Oh no, [Myst] has nothing at all to do with the game. It's more of the "Mists of Avalon," which is the fairy tale realm. As far as Oz goes, that's public domain. The things that are not public domain, funny enough, are the ruby slippers. Those we can't have.

Which were never in the book to begin with.

Right. But Oz itself, as well as Dorothy and the whole cast, is public domain.

Are there any characters from these realms that we haven't seen yet that we're going to see soon, either during the current story arc or soon after?

Yes, in fact. I'm coming on as the main writer of Grimm Fairy Tales after 100. I'll be starting 101 and going on. There is a character who we're going to be introducing in 101 -- but his big reveal of who he is won't happen until issue 109 or 110.

I'm an English major, so I'm very fascinated by the older stories -- the old English and the middle English stories; classic Greek plays and such. So I'm going to be trying to ply a lot more of that, and to be introducing characters that you wouldn't know from fairy tales, but you would know from stories that might even be older than those.

Are we going to see more of the Tooth Fairy (introduced in Grimm Fairy Tales #97), because I really felt sorry for her when her story was being told.

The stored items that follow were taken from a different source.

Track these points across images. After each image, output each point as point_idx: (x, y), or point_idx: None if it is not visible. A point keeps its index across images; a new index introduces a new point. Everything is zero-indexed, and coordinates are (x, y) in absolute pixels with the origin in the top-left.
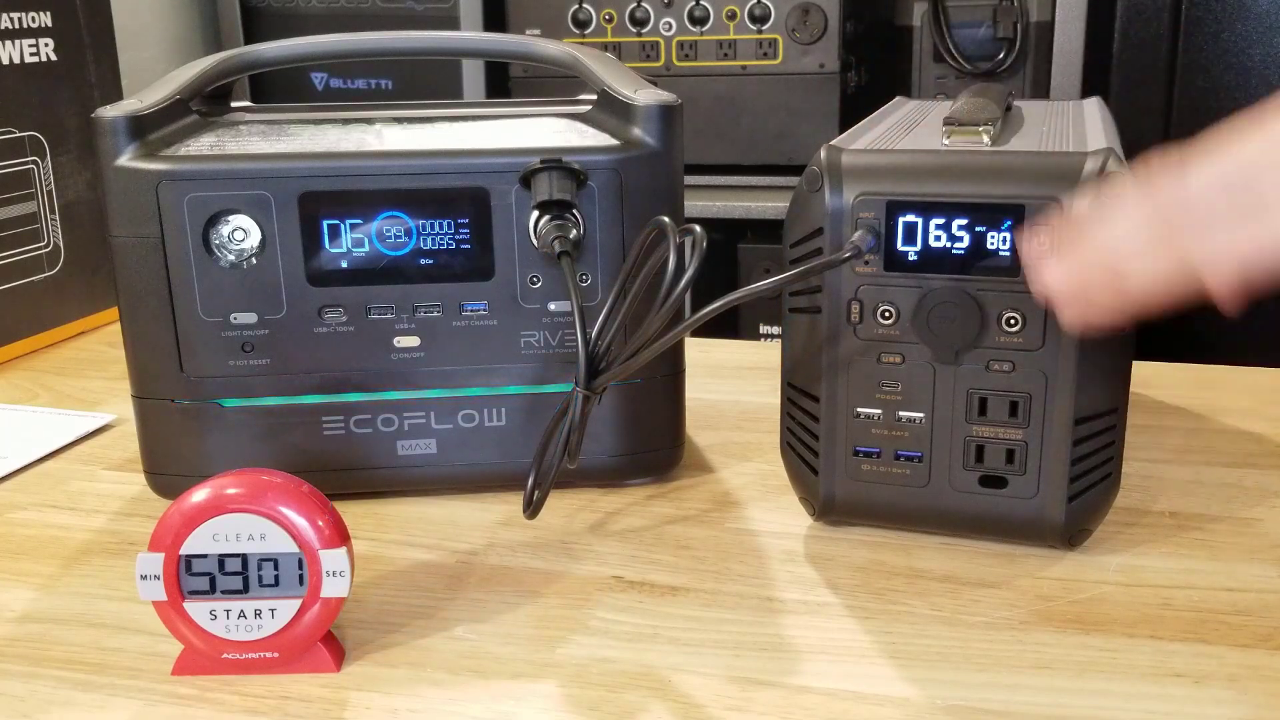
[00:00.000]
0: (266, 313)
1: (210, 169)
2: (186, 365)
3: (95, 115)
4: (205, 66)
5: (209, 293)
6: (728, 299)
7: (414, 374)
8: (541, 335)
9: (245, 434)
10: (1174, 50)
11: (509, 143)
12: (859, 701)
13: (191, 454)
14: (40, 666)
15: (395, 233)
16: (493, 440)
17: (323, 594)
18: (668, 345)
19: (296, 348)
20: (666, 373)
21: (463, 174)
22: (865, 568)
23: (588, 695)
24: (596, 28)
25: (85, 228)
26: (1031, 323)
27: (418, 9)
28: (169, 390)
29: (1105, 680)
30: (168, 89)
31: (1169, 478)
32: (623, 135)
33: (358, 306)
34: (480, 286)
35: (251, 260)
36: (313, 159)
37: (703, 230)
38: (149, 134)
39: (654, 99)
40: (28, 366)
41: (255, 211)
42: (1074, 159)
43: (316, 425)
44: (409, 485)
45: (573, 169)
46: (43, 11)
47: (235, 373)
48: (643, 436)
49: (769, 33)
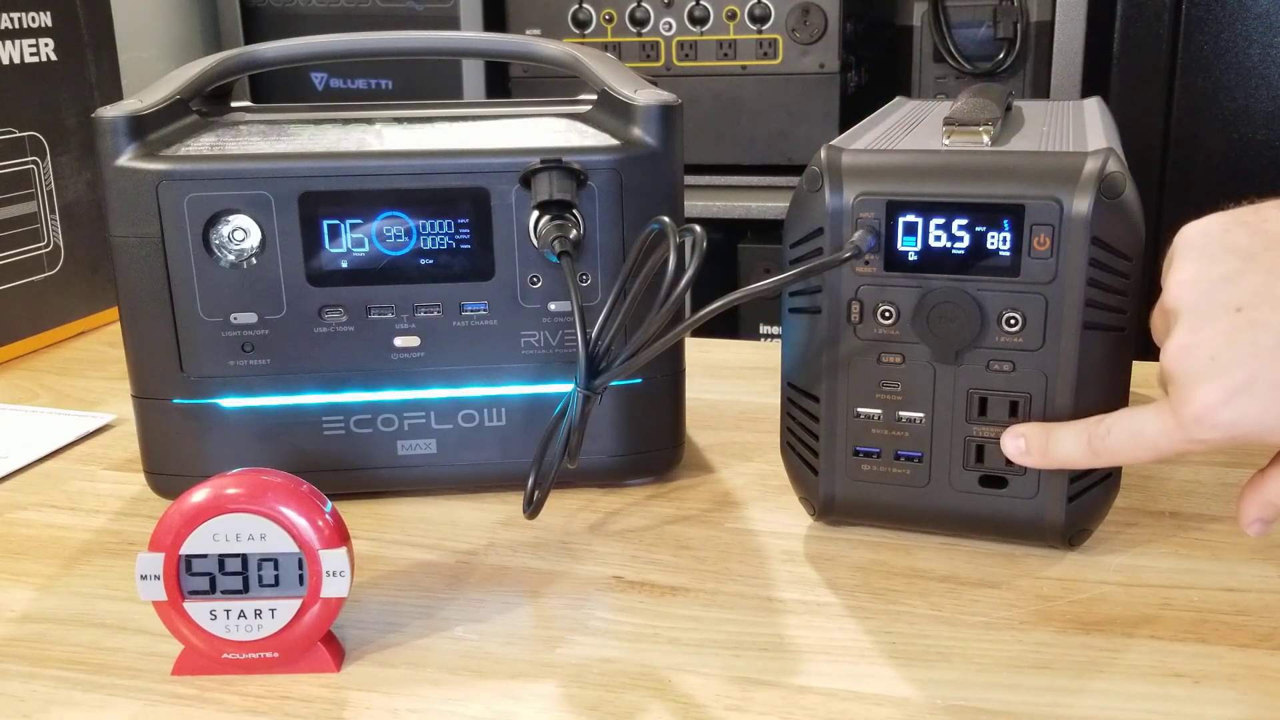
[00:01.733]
0: (267, 313)
1: (210, 169)
2: (186, 365)
3: (95, 115)
4: (205, 66)
5: (209, 292)
6: (728, 299)
7: (414, 374)
8: (542, 335)
9: (245, 434)
10: (1174, 50)
11: (509, 143)
12: (859, 701)
13: (191, 454)
14: (40, 666)
15: (395, 233)
16: (493, 440)
17: (323, 594)
18: (668, 345)
19: (296, 348)
20: (666, 373)
21: (463, 174)
22: (865, 568)
23: (588, 695)
24: (596, 28)
25: (85, 228)
26: (1031, 323)
27: (418, 9)
28: (169, 390)
29: (1105, 680)
30: (168, 89)
31: (1169, 478)
32: (623, 135)
33: (358, 306)
34: (480, 286)
35: (251, 260)
36: (312, 159)
37: (703, 230)
38: (149, 134)
39: (654, 99)
40: (28, 366)
41: (255, 211)
42: (1074, 159)
43: (317, 425)
44: (409, 485)
45: (573, 169)
46: (43, 11)
47: (235, 373)
48: (643, 437)
49: (769, 33)
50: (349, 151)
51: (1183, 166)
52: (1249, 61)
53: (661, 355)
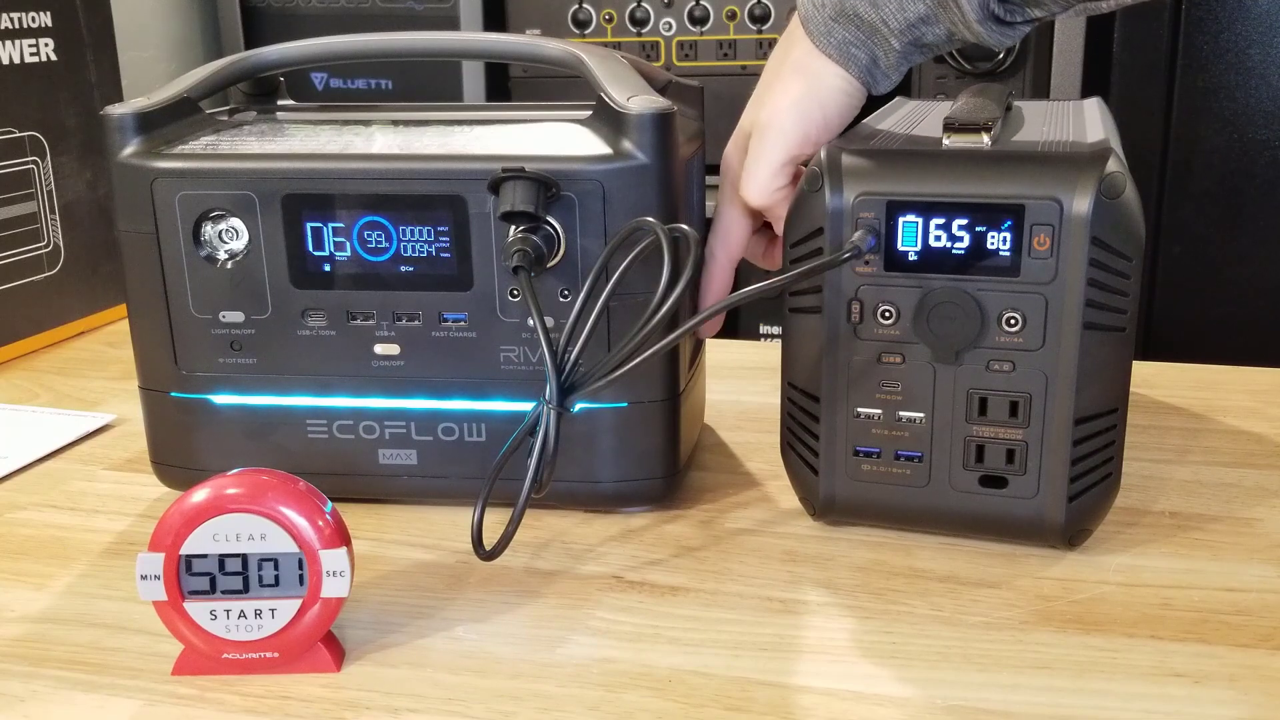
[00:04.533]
0: (253, 312)
1: (199, 168)
2: (180, 360)
3: (103, 112)
4: (216, 68)
5: (199, 290)
6: (727, 301)
7: (394, 383)
8: (521, 351)
9: (235, 431)
10: (1174, 50)
11: (490, 149)
12: (859, 701)
13: (188, 447)
14: (40, 666)
15: (376, 238)
16: (474, 456)
17: (323, 594)
18: (662, 351)
19: (281, 349)
20: (659, 397)
21: (440, 180)
22: (865, 568)
23: (588, 695)
24: (596, 28)
25: (85, 228)
26: (1031, 323)
27: (417, 9)
28: (167, 383)
29: (1105, 680)
30: (175, 89)
31: (1169, 478)
32: (613, 144)
33: (339, 311)
34: (460, 297)
35: (239, 259)
36: (294, 160)
37: (696, 234)
38: (153, 131)
39: (646, 107)
40: (28, 366)
41: (242, 211)
42: (1074, 159)
43: (301, 427)
44: (390, 494)
45: (540, 179)
46: (43, 11)
47: (224, 370)
48: (628, 464)
49: (769, 33)
50: (329, 154)
51: (1183, 166)
52: (1249, 61)
53: (654, 377)
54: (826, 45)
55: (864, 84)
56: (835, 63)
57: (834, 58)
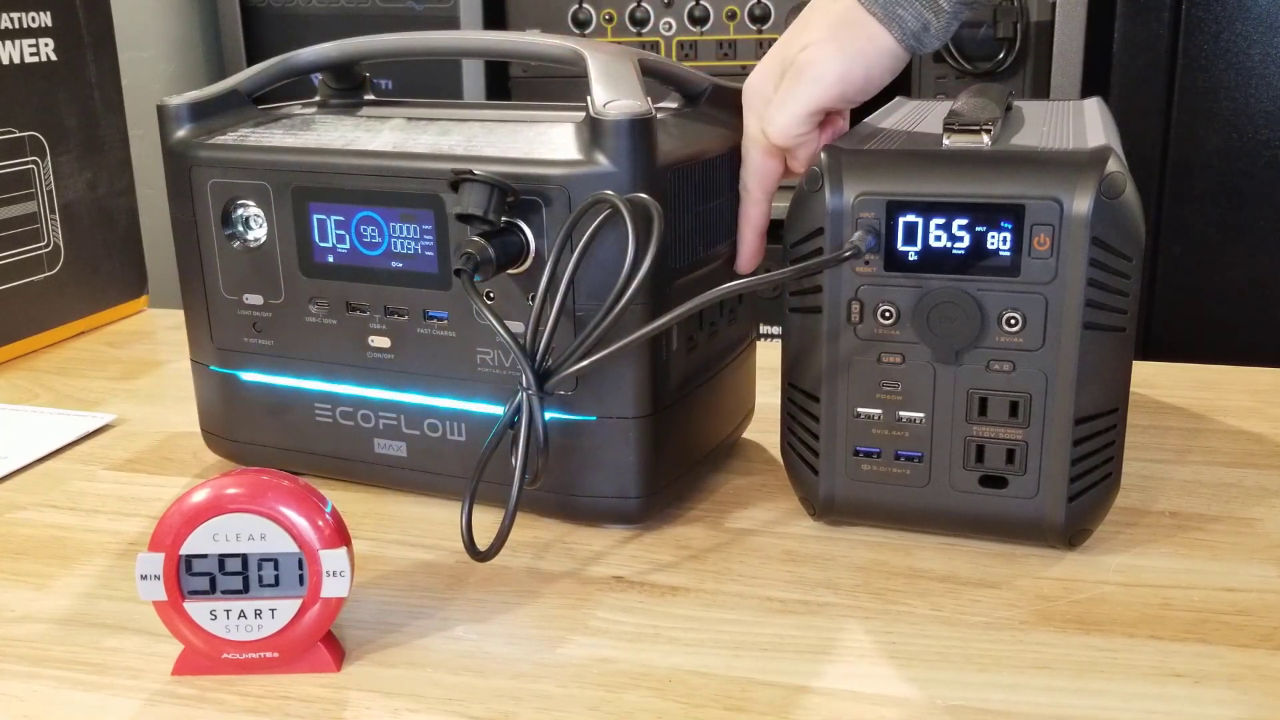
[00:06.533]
0: (270, 297)
1: (227, 157)
2: (215, 336)
3: (159, 103)
4: (262, 66)
5: (228, 272)
6: (718, 291)
7: (386, 375)
8: (495, 354)
9: (259, 406)
10: (1174, 50)
11: (463, 150)
12: (859, 701)
13: (226, 418)
14: (40, 666)
15: (370, 233)
16: (455, 454)
17: (323, 594)
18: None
19: (292, 333)
20: (636, 413)
21: (418, 179)
22: (865, 568)
23: (588, 695)
24: (596, 28)
25: (85, 228)
26: (1032, 323)
27: (417, 9)
28: (208, 358)
29: (1105, 680)
30: (229, 83)
31: (1169, 478)
32: (585, 150)
33: (339, 301)
34: (442, 296)
35: (260, 246)
36: (299, 154)
37: (657, 204)
38: (201, 121)
39: (621, 112)
40: (28, 366)
41: (260, 200)
42: (1074, 159)
43: (310, 409)
44: (382, 483)
45: (492, 183)
46: (43, 11)
47: (248, 349)
48: (598, 481)
49: (769, 33)
50: (331, 149)
51: (1183, 166)
52: (1249, 61)
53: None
54: (877, 6)
55: (908, 49)
56: (883, 25)
57: (882, 19)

Oh sure! I have no plans for her, but I believe she's a character in Joe's "Realm War" series. Joe is writing this series -- it stems out of Grimm 100 -- and it's the continuation of the "Age of Darkness" story. It climaxes in 100, but then "Realm War" is the fallout. Joe's actually working on that right now, and I am under the impression that everything that happened in the issues leading toward 100, including the Tooth Fairy issue, will be part of this, because you saw in #97 that the Dark Queen recruited the Tooth Fairy. And I believe in #96 you see that she is working with more characters in the past. She has this guy Helios, who she now has under her control. So I'm pretty sure that we're going to see these characters as part of her army in "Realm War."